The domestication of plants and animals are among the first steps of "biotechnology" (the very first steps are systematic hunting and gathering). It sounds simple to us, but that's because we stand on the shoulders of many giants who did the hard work already. Oh, and because we aren't ourselves farmers. Farming is a much more complex art than you imagine.

... and to people who already had wheat and rice and barley and emmer and oats, not to mention peas and carrots and yams, well, y' know, okay, thanks.

Aside from the fact that these, too, are "biotechnologies," that no one is claiming that the Amerindians were more advanced than the Old Worlders (they weren't, save in some very specialized fields), you have just jammed together the biotechnologies of the whole Old World to compare against one New World biotechnology, which is unreasonable. You're also ignoring the fact that maize comes in many specialized varieties.

Potatoes, peanuts - that's more like it, but it's still not 'technology.' Tobacco, okay, NOW you're talkin'! Not only does that require technology to properly employ - fire, pipes - but it exhausts the soil, requiring fertilizer.

The Amerindian cultures also developed complex irrigation and fertilization practices. Their irrigation techniques were especially interesting -- instead of digging canals they often used rock walls and small ditches to divert rainwater to or away from areas, allowing them to manage the character of the landscape. They were also accomplished at game management, to the point that they sometimes had extensive game parks threading through their farming areas, allowing their towns to both hunt and farm, the better to vary their diets.

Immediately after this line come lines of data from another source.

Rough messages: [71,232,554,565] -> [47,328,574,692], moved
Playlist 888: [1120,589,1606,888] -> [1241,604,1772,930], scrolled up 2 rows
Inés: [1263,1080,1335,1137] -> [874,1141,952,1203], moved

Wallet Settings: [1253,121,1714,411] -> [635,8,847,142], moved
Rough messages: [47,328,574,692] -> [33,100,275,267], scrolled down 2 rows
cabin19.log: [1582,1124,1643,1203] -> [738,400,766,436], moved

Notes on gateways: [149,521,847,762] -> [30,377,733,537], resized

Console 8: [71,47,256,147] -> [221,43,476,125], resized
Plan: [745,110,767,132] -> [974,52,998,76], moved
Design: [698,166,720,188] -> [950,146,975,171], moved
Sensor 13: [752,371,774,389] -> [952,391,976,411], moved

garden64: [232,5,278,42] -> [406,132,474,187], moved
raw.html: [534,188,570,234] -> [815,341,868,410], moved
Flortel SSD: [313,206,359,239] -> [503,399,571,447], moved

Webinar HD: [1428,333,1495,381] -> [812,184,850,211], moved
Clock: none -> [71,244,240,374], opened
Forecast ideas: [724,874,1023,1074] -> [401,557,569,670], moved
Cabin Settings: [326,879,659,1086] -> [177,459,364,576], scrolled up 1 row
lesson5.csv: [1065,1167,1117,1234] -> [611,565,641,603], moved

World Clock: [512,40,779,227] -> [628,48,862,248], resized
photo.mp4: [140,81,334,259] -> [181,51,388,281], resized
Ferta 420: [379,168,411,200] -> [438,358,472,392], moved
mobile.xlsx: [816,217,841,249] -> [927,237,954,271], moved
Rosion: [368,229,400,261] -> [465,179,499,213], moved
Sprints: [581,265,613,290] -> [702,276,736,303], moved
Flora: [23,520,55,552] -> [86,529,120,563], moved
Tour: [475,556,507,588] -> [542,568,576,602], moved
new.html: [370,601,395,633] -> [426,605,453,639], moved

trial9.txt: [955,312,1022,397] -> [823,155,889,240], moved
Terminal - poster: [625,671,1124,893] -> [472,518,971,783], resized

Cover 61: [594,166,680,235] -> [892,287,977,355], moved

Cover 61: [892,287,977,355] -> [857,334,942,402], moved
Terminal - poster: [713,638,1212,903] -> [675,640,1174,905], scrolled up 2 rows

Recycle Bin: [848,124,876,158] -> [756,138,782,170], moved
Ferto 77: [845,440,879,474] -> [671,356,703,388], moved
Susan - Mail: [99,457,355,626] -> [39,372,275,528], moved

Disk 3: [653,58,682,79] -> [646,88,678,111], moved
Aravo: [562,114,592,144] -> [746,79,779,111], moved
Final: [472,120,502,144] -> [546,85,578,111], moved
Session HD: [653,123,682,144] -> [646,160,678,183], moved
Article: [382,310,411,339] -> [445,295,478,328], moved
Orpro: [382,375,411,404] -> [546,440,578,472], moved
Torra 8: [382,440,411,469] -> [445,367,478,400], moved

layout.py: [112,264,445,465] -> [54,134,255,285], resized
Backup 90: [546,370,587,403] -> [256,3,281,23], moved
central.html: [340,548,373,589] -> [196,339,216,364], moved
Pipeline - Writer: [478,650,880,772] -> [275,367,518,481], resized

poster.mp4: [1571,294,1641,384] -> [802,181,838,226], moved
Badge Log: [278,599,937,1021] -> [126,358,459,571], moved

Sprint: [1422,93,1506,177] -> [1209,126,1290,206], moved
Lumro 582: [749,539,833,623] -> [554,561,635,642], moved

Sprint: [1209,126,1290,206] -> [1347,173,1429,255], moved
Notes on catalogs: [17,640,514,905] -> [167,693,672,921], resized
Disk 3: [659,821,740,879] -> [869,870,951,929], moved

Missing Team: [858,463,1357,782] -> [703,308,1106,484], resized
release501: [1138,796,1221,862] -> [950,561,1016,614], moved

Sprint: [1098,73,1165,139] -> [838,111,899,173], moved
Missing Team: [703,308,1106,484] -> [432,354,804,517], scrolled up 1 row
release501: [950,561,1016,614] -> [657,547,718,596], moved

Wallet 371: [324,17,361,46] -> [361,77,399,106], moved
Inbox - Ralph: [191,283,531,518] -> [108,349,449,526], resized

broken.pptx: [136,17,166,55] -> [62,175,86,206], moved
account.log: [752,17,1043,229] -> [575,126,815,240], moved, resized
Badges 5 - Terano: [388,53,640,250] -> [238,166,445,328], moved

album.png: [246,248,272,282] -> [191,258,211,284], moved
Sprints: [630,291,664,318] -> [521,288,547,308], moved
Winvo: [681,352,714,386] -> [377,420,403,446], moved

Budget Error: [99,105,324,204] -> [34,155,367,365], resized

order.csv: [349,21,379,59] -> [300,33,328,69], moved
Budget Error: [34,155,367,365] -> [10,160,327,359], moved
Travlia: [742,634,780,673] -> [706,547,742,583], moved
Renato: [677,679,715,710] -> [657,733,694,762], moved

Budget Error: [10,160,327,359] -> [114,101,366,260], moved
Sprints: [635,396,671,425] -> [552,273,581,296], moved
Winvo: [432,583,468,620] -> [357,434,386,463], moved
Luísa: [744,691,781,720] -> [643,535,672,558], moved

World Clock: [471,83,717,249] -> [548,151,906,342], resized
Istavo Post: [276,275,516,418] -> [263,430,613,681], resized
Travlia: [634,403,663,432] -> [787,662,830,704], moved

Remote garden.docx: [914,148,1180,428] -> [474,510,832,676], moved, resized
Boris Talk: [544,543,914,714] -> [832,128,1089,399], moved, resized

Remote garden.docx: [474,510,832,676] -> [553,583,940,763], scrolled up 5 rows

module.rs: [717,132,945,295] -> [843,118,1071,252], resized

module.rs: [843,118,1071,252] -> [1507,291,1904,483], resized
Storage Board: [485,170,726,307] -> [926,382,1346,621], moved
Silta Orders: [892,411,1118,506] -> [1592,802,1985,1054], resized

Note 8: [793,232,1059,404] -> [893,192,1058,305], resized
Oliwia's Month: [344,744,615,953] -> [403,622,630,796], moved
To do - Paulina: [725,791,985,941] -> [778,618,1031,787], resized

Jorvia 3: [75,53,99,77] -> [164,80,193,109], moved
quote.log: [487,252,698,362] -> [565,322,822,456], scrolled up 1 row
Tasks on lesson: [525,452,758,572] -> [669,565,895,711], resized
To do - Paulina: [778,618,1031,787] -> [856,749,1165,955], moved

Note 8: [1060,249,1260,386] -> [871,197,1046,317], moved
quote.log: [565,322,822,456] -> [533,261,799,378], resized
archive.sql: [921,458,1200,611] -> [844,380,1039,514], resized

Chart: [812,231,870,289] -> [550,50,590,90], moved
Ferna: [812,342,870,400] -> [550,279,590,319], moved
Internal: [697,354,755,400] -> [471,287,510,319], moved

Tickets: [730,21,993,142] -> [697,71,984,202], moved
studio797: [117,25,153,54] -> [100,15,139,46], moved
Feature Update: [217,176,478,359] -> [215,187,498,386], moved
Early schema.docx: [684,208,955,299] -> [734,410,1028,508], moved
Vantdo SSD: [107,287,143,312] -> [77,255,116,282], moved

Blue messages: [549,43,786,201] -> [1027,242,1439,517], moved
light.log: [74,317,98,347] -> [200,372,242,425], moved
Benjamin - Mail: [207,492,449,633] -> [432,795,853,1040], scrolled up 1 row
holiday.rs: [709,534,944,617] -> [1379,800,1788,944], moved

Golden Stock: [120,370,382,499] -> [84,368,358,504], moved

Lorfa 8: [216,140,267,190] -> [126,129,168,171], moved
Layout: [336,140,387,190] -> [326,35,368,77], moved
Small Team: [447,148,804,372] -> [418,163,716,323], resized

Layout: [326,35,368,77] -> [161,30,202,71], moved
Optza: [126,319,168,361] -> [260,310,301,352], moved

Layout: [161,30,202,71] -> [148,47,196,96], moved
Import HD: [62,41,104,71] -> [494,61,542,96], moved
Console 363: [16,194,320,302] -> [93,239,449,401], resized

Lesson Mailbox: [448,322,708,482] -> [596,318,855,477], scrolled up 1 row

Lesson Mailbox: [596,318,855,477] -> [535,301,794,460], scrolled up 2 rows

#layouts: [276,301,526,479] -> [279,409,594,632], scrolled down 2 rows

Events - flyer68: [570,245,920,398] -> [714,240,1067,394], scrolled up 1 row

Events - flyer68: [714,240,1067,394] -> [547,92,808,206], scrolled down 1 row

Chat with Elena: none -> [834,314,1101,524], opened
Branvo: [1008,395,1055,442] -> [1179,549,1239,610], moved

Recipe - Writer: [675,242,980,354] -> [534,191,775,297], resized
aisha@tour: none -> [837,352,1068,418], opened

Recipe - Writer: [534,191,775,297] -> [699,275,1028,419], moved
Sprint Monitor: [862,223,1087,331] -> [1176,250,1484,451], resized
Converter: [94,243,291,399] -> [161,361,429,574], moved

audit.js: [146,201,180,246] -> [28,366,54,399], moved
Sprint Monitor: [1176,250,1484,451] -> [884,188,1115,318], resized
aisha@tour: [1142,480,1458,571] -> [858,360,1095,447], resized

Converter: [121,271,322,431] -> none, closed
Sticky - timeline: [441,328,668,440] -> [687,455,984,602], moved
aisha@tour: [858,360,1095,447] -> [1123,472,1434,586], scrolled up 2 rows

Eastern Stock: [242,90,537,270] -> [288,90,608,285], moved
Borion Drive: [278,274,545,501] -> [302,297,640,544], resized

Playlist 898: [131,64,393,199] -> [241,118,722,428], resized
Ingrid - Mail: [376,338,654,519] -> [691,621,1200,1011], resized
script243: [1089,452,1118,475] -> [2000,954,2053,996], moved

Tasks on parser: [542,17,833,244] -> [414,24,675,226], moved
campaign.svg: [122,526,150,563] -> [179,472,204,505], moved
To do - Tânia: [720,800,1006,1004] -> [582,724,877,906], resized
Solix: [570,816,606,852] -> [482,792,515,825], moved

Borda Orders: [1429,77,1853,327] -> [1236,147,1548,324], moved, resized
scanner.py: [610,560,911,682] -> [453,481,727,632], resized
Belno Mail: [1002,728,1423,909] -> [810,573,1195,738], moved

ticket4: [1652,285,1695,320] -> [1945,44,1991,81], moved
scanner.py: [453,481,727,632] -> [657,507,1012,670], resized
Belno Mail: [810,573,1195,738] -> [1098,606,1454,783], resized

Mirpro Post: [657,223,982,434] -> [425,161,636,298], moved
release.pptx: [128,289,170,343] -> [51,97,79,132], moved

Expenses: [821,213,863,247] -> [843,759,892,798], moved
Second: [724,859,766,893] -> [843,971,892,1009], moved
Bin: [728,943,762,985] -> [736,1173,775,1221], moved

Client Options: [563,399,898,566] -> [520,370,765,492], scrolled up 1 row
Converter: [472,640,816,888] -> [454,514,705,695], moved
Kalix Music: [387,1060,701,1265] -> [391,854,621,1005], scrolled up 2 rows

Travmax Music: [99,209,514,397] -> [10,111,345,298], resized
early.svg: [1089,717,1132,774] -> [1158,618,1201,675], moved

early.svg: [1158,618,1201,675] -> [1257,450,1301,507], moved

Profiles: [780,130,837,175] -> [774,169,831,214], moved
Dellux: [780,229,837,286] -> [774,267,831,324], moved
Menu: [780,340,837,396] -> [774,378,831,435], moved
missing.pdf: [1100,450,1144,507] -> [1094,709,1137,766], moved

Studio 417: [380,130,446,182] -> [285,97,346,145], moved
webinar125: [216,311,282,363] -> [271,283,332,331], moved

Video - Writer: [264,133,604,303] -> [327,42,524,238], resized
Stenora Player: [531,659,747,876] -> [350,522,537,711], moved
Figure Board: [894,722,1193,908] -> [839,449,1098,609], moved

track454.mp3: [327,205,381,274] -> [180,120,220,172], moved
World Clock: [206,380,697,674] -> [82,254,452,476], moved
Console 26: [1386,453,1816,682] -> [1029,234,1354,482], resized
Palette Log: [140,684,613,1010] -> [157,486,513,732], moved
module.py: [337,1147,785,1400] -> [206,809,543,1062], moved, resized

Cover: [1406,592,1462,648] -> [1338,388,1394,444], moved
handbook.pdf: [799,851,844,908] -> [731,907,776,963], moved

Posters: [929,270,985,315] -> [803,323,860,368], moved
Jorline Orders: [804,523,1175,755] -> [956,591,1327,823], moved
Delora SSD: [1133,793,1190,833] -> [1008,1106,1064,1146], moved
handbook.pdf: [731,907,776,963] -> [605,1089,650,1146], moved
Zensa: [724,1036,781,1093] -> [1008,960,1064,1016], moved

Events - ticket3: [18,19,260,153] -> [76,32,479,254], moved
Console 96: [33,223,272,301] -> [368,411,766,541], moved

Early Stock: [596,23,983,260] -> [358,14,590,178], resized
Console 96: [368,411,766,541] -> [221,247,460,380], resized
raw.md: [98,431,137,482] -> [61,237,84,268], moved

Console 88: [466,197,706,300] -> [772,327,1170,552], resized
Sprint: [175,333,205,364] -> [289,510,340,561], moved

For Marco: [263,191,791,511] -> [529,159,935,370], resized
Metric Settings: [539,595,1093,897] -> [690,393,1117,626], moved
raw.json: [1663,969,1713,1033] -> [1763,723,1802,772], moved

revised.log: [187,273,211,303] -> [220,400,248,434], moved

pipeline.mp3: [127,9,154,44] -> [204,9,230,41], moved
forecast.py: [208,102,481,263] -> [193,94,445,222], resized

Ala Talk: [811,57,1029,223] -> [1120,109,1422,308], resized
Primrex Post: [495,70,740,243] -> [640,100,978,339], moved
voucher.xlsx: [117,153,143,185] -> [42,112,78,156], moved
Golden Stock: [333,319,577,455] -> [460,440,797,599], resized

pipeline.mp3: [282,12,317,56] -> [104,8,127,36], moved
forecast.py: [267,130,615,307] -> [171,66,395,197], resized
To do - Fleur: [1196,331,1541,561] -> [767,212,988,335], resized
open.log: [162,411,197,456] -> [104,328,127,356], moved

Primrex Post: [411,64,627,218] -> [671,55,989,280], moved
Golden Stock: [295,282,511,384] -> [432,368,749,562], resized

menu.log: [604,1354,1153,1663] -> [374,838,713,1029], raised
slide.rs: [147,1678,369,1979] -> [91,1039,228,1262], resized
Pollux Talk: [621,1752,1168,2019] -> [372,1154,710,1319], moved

Date: 2011-09-16 05:15 pm (UTC)
From: [identity profile] jordan179.livejournal.com
The simple truth is that the natural world was terrifying, people had no control over the environment, it was the environment which had control, that the entire purpose of shamanistic religions was to placate the gods so they wouldn't kill all of your people, and that was no sure bet… There were simply not enough people to affect the environment in any meaningful way, even if they thought they should or could, which they did not.

The shamans studied their environment and counseled the political leadership on policies to change it to better suit the people. When the Paleoindians came to the New World, the first thing they did was to overhunt and exterminate numerous large and useful species: they seem to have learned from this error and developed principles of land management. Being technologically-primitive, they of course expressed these principles in terms of religious ideas, including duties and taboos, rather than scientific papers, but the intent and effects were similar.

Your notion of shamans as parasites whose contributions (if any) to society were purely psychological founders on anthropological studies of modern primitives. Shamans are the keepers of tribal traditions, and these traditions include fairly serious amounts of survival technology, such as medicine, land management, and game-keeping. Has it never occurred to you that -- if shamans were as useless as you claim, it would be very atrange that shamanic traditions appear and flourish in virtually every known tribal culture? Or that when chiefdoms become kingdoms, the shamans (instead of vanishing) found priesthoods? Apply some basic principles of cultural evolution, please!